Robots that can read your mind a breakthrough for manufacturing


Mike Koon, Marketing and Communications Coordinator

Those who wish others could read their minds will enjoy a breakthrough technology out of the lab of Thenkurussi (Kesh) Kesavadas. The professor of Industrial and Enterprise Systems Engineering at the University of Illinois and his team have used brain computer interface (BCI) to control a robot (watch demonstration).

In its third year of funding, this National Science Foundation project has proven that human experts can look at an object on an assembly line and through sensors from their brain tell a robot to remove a defective object from a conveyor belt.

PhD student Yao Li demonstrates the technology which uses brain control interface to send signals to a robot.
PhD student Yao Li demonstrates the technology which uses brain control interface to send signals to a robot.
“The robot is actually monitoring your thinking process,” Kesavadas said. “If the robot realizes you saw something bad, it should go take care of it. That is the fundamental idea in manufacturing we are trying to explore.”

In the virtual reality lab, Kesavadas and PhD student Yao Li have devised a system that runs parts through a conveyer belt; a camera takes pictures of the objects and relays those pictures to a computer screen. The operator, wearing a helmet with sensors, looks at those pictures on the screen. When the operator detects a defective object, the brain generates a certain frequency. That signal is then sent to the robot, which then removes the object from the belt.

The project, funded by the NSF’s National Robotic Initiative, uses a technique called SSVEP (Steady State Visually Evoked Potentials), which takes brain signals that are natural responses to visual stimulation at specific frequencies. When the retina is excited by a visual stimulus ranging from 3.5 Hz to 75 Hz, the brain generates electrical activity at the same (or multiples of) frequency of the visual stimulus. It essentially creates a frequency in the brain that matches the frequency of the object that person is looking.

“The signals from the brain are very similar for everybody and we know which part of the brain gives certain signals,” Kesavadas explained. “Implementing that in the real world is tougher in that through BCI, you have to pick up the signal precisely.”

Kesavadas indicates that in high volume manufacturing, robots can be programmed to detect the defect on their own, but that programming is often time consuming and expensive.

“Currently programming robots takes a significant amount of time and expertise and technicians who are fully trained to use them,” he said. “In high volume manufacturing, the time for programming the robot is well spent. However, if you go into an unstructured environment, not just in manufacturing but even in agriculture or medicine, where the environment keeps changing, you don’t get nearly the return on your investment. Our goal is to take the knowledge and expertise of the operator and communicate that to a robot in certain situations. If we can prove that process is effective, it can save significant time and money.”

Kesavadas has long been at the forefront at bringing virtual reality to medicine and directs the Health Care Engineering Systems Center on the Illinois campus. So while this technology has immediate benefits to manufacturing, he believes it can have an even greater impact on the medical field.
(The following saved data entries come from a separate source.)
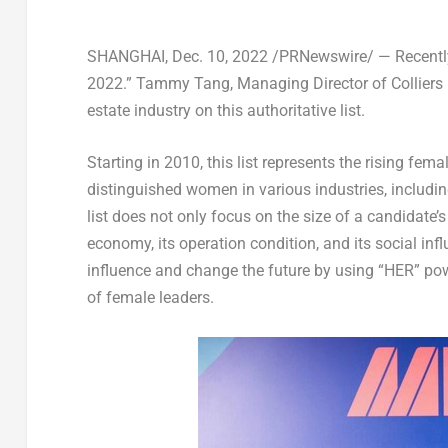
SHANGHAI
,
Dec. 10, 2022
/PRNewswire/ — Recently
2022.”
Tammy Tang
, Managing Director of Colliers
estate industry on this authoritative list.
Starting in 2010, this list represents the rising fem
distinguished women in various industries, includin
list does not only focus on the size of a candidate’s
economy, its operation condition, and its social inf
influence and change the future by using “HER” pow
of female leaders.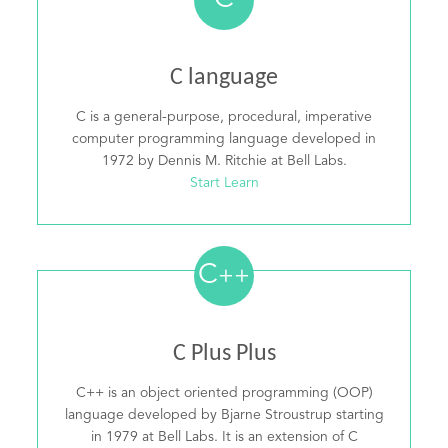
C
C language
C is a general-purpose, procedural, imperative
computer programming language developed in
1972 by Dennis M. Ritchie at Bell Labs.
Start Learn
C
++
C Plus Plus
C++ is an object oriented programming (OOP)
language developed by Bjarne Stroustrup starting
in 1979 at Bell Labs. It is an extension of C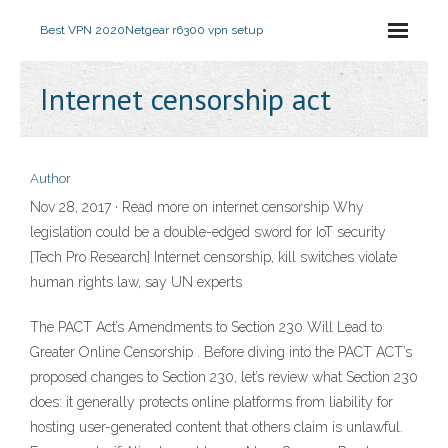
Best VPN 2020
Netgear r6300 vpn setup
Internet censorship act
Author
Nov 28, 2017 · Read more on internet censorship Why
legislation could be a double-edged sword for IoT security
[Tech Pro Research] Internet censorship, kill switches violate
human rights law, say UN experts
The PACT Act’s Amendments to Section 230 Will Lead to
Greater Online Censorship . Before diving into the PACT ACT’s
proposed changes to Section 230, let’s review what Section 230
does: it generally protects online platforms from liability for
hosting user-generated content that others claim is unlawful.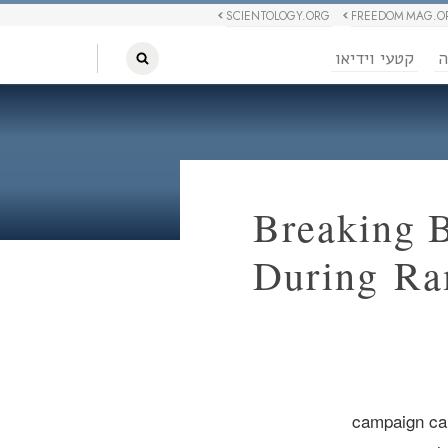
SCIENTOLOGY.ORG
FREEDOM MAG.O
קטעי וידיאו
ח
Breaking 
During R
campaign ca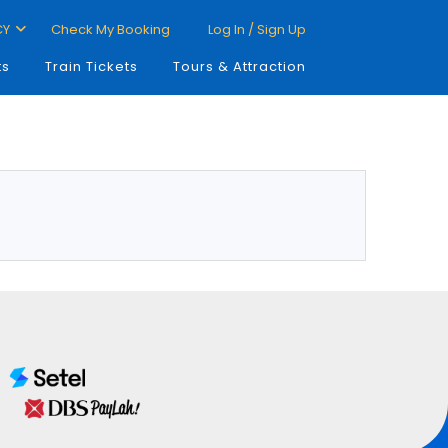
CY
Check My Booking
Log In / Sign Up
ts
Train Tickets
Tours & Attraction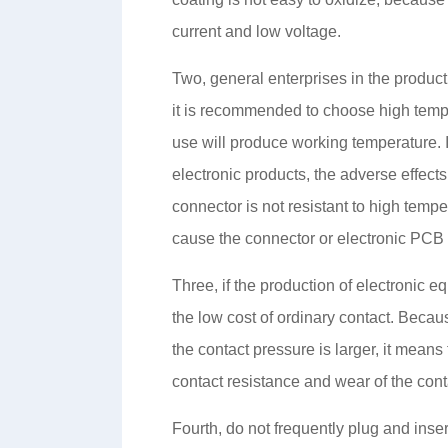
current and low voltage.
Two, general enterprises in the produc
it is recommended to choose high tempe
use will produce working temperature. If
electronic products, the adverse effect
connector is not resistant to high tempe
cause the connector or electronic PCB b
Three, if the production of electronic e
the low cost of ordinary contact. Becaus
the contact pressure is larger, it means t
contact resistance and wear of the cont
Fourth, do not frequently plug and inse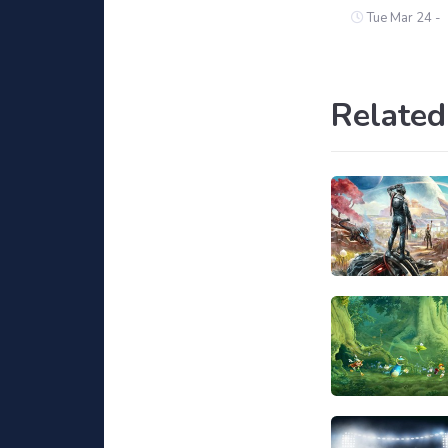
Tue Mar 24 -
Related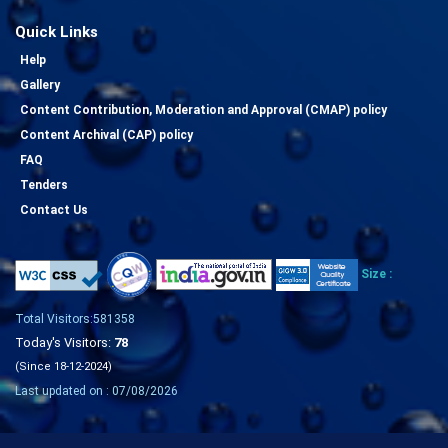
Quick Links
Help
Gallery
Content Contribution, Moderation and Approval (CMAP) policy
Content Archival (CAP) policy
FAQ
Tenders
Contact Us
Size :
Total Visitors:581358
Today's Visitors:
78
(Since 18-12-2024)
Last updated on : 07/08/2026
For example, a paraplegic could tell a robot to bring a certain object to them simply by sending the right signal.

Kesavadas notes that while the technology exists, it requires a surgeon to place the sensor inside the brain.
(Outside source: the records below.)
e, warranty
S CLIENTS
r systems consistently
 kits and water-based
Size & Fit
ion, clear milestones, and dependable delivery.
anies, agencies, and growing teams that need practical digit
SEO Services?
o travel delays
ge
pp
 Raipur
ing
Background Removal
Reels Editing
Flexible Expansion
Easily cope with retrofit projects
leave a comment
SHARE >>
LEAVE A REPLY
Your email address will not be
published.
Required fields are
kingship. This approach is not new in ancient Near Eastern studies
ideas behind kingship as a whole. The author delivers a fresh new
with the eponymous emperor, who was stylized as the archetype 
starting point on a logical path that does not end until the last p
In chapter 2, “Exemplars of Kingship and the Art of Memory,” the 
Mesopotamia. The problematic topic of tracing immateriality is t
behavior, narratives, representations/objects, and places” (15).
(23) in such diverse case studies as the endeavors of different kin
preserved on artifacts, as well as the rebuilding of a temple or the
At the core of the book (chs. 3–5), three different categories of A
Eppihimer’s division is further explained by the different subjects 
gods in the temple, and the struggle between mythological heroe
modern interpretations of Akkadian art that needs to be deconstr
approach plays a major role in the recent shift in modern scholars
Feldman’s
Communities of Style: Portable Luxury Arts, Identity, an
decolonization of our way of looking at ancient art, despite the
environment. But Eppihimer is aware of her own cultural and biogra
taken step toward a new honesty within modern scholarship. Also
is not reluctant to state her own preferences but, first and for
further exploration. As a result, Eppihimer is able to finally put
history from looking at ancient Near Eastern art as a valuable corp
“As we devise an external system to become much more consistent and reliable, it will benefit many people,” he said. “Surgically placing the sensors is a more expensive, invasive, and risky process.”

For now, Kesavadas is striving to ignite excitement in manufacturing to realize the technology’s potential. He presented his findings to the NSF in early December.

“Until now, there has been no research in using brain computer interfacing for manufacturing,” Kesavadas said. “Our goal at the onset was to prove these technologies can actually work and that the robots can be used in a more friendly way in manufacturing. We have done that. The next stage is to coordinate with industries that would need this kind of technology and do a demonstration in a real-life environment.  We want industry to know the potential of this technology, ignite the thinking process and how they can use the role of brain computer interface as a whole to bring a more competitive edge to the industry.”